_The problem_. What should come back is the data below, word for word, minus any picture.

_ _ _

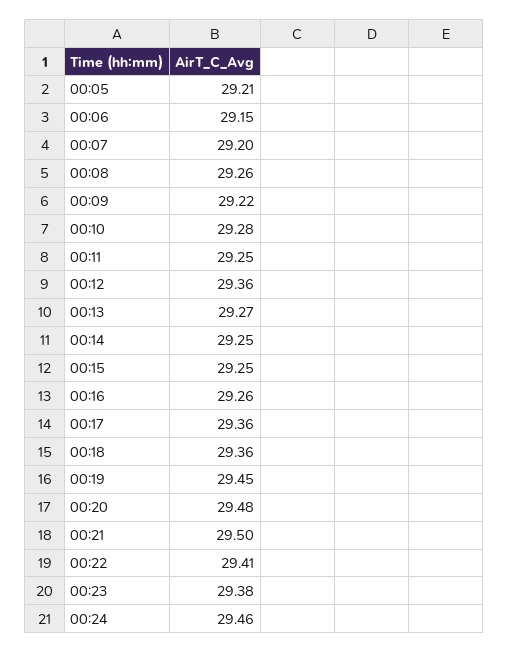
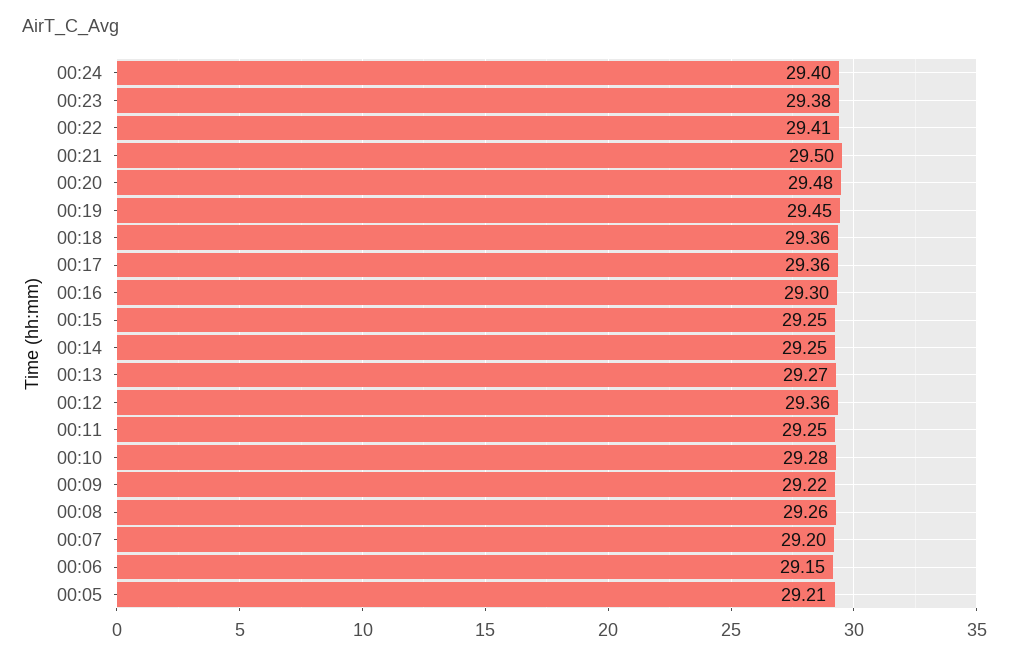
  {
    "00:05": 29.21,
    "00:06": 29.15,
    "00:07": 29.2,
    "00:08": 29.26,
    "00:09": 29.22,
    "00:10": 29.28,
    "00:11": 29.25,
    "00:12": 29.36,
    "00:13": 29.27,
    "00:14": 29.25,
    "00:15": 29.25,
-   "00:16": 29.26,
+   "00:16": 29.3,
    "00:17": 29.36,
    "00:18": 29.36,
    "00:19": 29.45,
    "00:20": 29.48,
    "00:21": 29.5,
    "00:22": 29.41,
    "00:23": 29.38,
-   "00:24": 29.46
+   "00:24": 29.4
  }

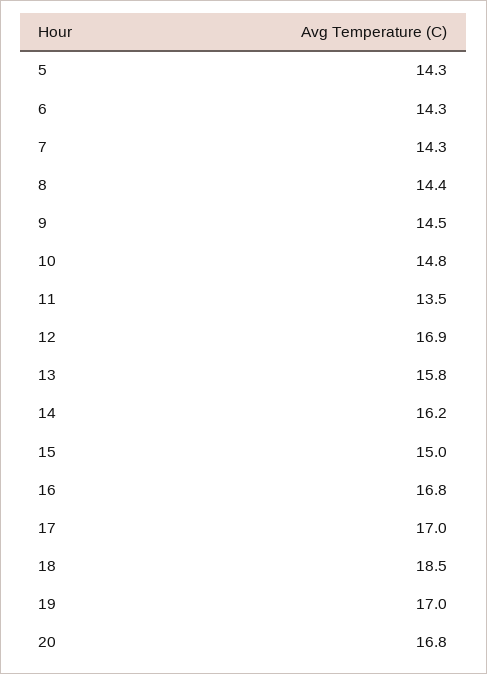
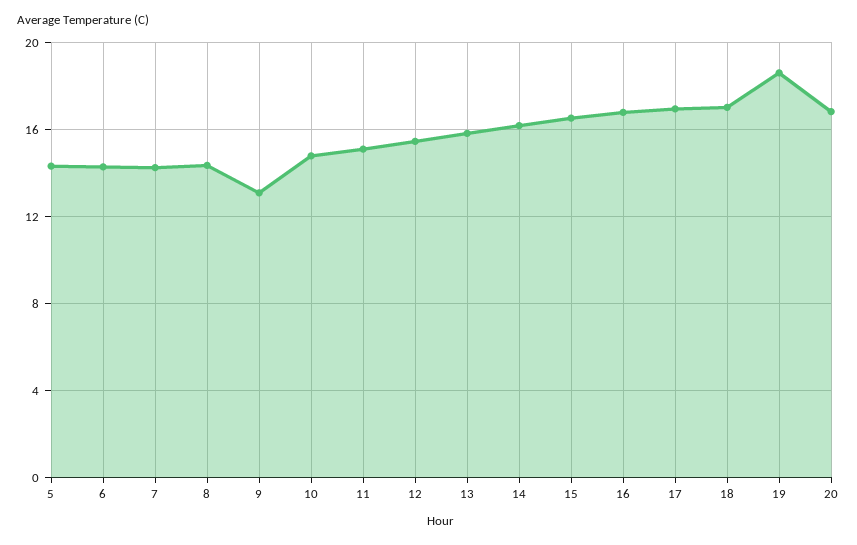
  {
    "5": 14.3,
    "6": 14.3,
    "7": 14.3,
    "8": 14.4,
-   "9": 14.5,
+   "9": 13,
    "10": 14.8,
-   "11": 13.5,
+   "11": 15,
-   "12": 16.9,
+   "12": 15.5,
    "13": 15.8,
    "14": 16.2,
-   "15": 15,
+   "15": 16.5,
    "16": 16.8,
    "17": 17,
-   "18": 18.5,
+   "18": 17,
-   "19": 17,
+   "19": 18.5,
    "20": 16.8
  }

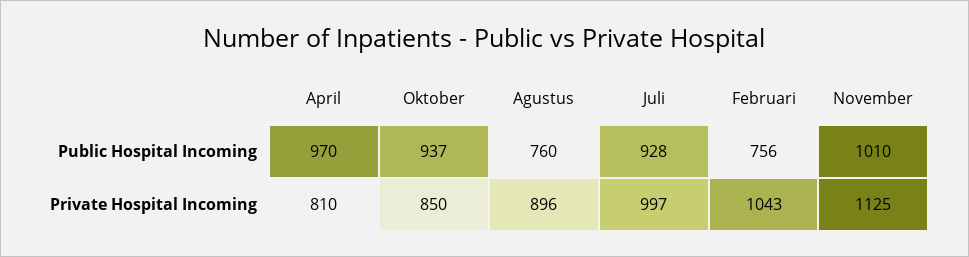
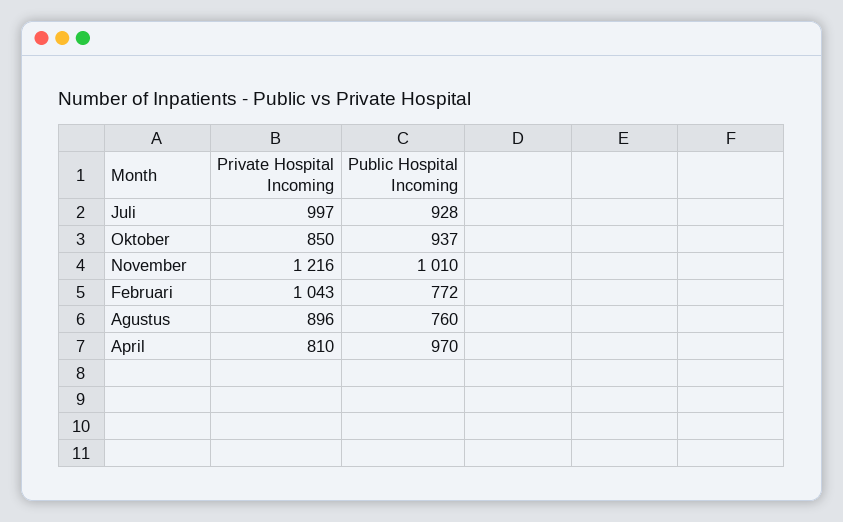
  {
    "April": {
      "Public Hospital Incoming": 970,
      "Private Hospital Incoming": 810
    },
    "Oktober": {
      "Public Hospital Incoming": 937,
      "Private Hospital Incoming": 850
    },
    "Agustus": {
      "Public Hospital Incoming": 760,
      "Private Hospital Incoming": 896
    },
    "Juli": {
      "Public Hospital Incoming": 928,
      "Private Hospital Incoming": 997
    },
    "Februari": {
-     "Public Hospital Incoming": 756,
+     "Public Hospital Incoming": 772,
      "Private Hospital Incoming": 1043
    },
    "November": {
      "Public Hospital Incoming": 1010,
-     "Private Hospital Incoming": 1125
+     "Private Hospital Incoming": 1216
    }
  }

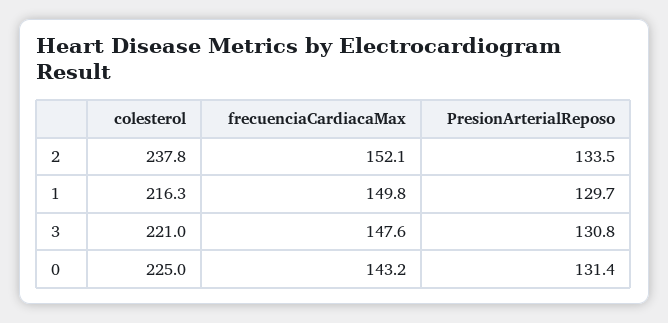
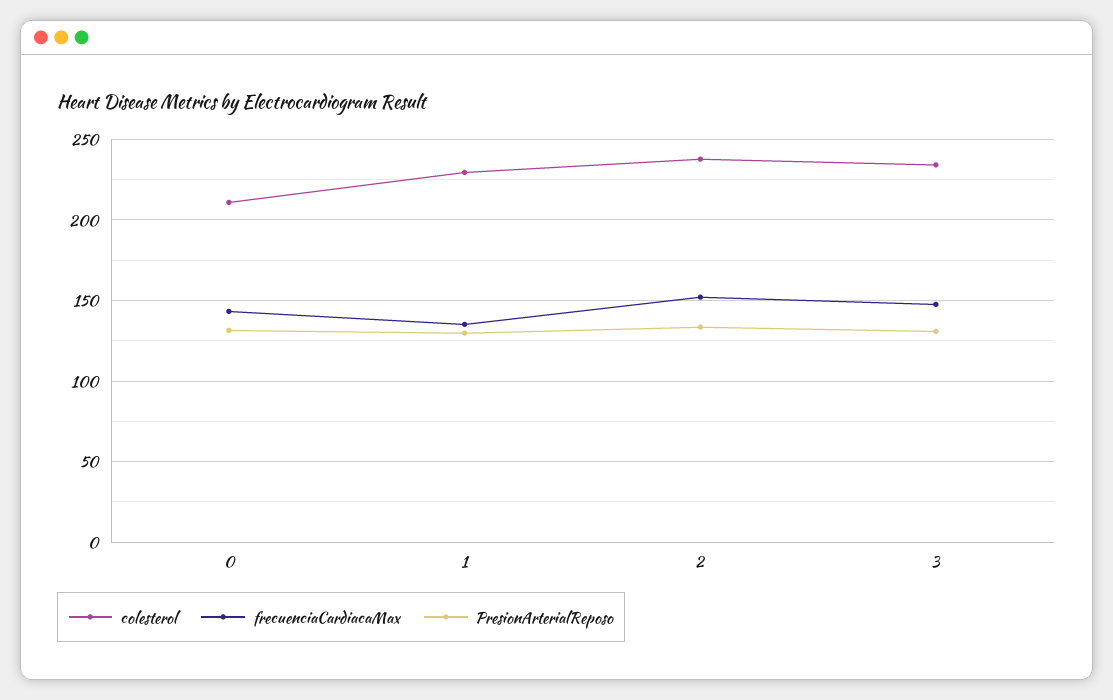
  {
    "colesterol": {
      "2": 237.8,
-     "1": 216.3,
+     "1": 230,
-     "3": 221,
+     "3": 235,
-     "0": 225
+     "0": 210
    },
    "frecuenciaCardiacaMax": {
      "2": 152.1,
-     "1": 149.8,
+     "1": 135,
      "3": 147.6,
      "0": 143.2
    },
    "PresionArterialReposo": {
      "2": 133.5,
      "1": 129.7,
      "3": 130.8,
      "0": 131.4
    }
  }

_ _ _

_Output for this exercise_.
  {
    "00:05": 29.21,
    "00:06": 29.15,
    "00:07": 29.2,
    "00:08": 29.26,
    "00:09": 29.22,
    "00:10": 29.28,
    "00:11": 29.25,
    "00:12": 29.36,
    "00:13": 29.27,
    "00:14": 29.25,
    "00:15": 29.25,
-   "00:16": 29.26,
+   "00:16": 29.3,
    "00:17": 29.36,
    "00:18": 29.36,
    "00:19": 29.45,
    "00:20": 29.48,
    "00:21": 29.5,
    "00:22": 29.41,
    "00:23": 29.38,
-   "00:24": 29.46
+   "00:24": 29.4
  }

  {
    "5": 14.3,
    "6": 14.3,
    "7": 14.3,
    "8": 14.4,
-   "9": 14.5,
+   "9": 13,
    "10": 14.8,
-   "11": 13.5,
+   "11": 15,
-   "12": 16.9,
+   "12": 15.5,
    "13": 15.8,
    "14": 16.2,
-   "15": 15,
+   "15": 16.5,
    "16": 16.8,
    "17": 17,
-   "18": 18.5,
+   "18": 17,
-   "19": 17,
+   "19": 18.5,
    "20": 16.8
  }

  {
    "April": {
      "Public Hospital Incoming": 970,
      "Private Hospital Incoming": 810
    },
    "Oktober": {
      "Public Hospital Incoming": 937,
      "Private Hospital Incoming": 850
    },
    "Agustus": {
      "Public Hospital Incoming": 760,
      "Private Hospital Incoming": 896
    },
    "Juli": {
      "Public Hospital Incoming": 928,
      "Private Hospital Incoming": 997
    },
    "Februari": {
-     "Public Hospital Incoming": 756,
+     "Public Hospital Incoming": 772,
      "Private Hospital Incoming": 1043
    },
    "November": {
      "Public Hospital Incoming": 1010,
-     "Private Hospital Incoming": 1125
+     "Private Hospital Incoming": 1216
    }
  }

  {
    "colesterol": {
      "2": 237.8,
-     "1": 216.3,
+     "1": 230,
-     "3": 221,
+     "3": 235,
-     "0": 225
+     "0": 210
    },
    "frecuenciaCardiacaMax": {
      "2": 152.1,
-     "1": 149.8,
+     "1": 135,
      "3": 147.6,
      "0": 143.2
    },
    "PresionArterialReposo": {
      "2": 133.5,
      "1": 129.7,
      "3": 130.8,
      "0": 131.4
    }
  }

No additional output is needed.